A freight train has departed the Chinese city of Lanzhou bound for the Uzbek capital Tashkent, marking the start of a deal to build a multimodal rail route connecting China, Kyrgyzstan and Uzbekistan. The train of 30 containers carrying solar panels worth $2.5 million is a collaborative effort involving China’s Zhejiang Union of Railway Logistics, Uzbekistan’s Temir Yollari (Uzbek Railways) and Kyrgyzstan’s Temir Zholu (Kyrgyz Railways). The train left China on June 9 and is estimated to take 15 days to complete the journey.
Uzbek Minister of Investments Laziz Kudratov recently met with the head of China Energy, Song Hailiang, to discuss the construction of solar power farms in Uzbekistan’s Kashkadarya and Bukhara regions. The two also discussed construction of a cement plant in the Samarkand Region. The solar farms could begin generating power by the end of the year, according to a report issued by the ministry’s press service. In addition, Song expressed a desire for Chinese-Uzbek cooperation “to further modernize energy systems in the regions and train specialists in the field of green energy production.”
Uzbek Central Bank representatives met with a delegation from China’s Banking and Insurance Regulatory Commission (CBIRC), headed by Tang Chunlin, Director General of the commission’s Bureau of Banking Inspection. According to a report circulated by the Uzbek Central Bank’s press service, the discussions focused on “the organization and methodology of bank inspections, as well as the problems of regulating the activities of financial institutions.” The Chinese delegation also discussed projects that are financed by the Export-Import Bank of China (CEXIM).
Uzbekistan is creating a new position, transport adviser, at its embassies in China, Kazakhstan, Azerbaijan, Iran and Latvia. The move follows a presidential decree on ways to stimulate the development of both international and domestic transport links.
Kyrgyzstan is scrounging for cash to build its section of the China-Kyrgyzstan-Uzbekistan railway. Kyrgyzstan’s Commerce Minister, Daniyar Amangeldiev, made a pitch for financial help during a speech at the St.
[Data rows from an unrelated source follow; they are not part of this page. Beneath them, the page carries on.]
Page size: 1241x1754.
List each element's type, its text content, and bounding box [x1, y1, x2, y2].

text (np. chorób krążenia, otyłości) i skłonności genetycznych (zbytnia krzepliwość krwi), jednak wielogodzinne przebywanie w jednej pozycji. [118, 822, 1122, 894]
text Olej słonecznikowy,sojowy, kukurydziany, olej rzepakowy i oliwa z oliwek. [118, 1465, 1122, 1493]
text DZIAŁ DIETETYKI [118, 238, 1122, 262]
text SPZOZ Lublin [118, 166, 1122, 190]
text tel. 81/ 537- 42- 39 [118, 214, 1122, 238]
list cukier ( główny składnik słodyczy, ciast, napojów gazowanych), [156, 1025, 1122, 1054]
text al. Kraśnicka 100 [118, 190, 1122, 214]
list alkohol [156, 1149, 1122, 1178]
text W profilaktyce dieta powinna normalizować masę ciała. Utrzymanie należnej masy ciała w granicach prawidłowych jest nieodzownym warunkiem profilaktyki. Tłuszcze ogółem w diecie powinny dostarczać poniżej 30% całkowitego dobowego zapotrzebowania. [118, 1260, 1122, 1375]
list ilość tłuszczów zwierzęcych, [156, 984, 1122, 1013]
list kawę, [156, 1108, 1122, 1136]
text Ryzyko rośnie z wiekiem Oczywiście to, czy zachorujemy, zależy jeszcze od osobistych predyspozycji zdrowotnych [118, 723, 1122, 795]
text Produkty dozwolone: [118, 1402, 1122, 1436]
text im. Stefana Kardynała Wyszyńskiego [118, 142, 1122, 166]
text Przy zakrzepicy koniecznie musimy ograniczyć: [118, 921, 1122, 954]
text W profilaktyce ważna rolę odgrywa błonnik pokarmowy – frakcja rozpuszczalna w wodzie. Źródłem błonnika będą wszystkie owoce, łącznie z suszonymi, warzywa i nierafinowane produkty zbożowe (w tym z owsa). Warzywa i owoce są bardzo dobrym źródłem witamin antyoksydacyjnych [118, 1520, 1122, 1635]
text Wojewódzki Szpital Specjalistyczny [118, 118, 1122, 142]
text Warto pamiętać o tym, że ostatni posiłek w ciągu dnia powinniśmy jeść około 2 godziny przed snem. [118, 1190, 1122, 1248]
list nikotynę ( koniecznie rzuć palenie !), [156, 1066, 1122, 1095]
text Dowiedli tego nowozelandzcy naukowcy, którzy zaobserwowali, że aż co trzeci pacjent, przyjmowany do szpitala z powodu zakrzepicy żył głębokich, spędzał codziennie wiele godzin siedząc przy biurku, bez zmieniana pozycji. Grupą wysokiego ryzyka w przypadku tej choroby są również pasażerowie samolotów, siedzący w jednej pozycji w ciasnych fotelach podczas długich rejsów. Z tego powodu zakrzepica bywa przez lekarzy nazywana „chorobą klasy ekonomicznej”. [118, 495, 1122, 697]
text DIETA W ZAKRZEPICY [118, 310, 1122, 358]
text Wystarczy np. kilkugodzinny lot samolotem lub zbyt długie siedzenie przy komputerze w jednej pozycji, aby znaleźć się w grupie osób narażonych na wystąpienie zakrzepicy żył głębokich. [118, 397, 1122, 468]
Petersburg International Economic Forum, describing the project as “very profitable and attractive.”
Kyrgyzstan’s government has drastically increased its sale of gold during the first four months of 2023. According to a report published by Sputnik.kg, Kyrgyzstan sold 1,411.8 kg of gold, worth about $88 million during the first third of 2023. During all of 2022, the outlet noted, Kyrgyzstan sold 290.5 kg of gold.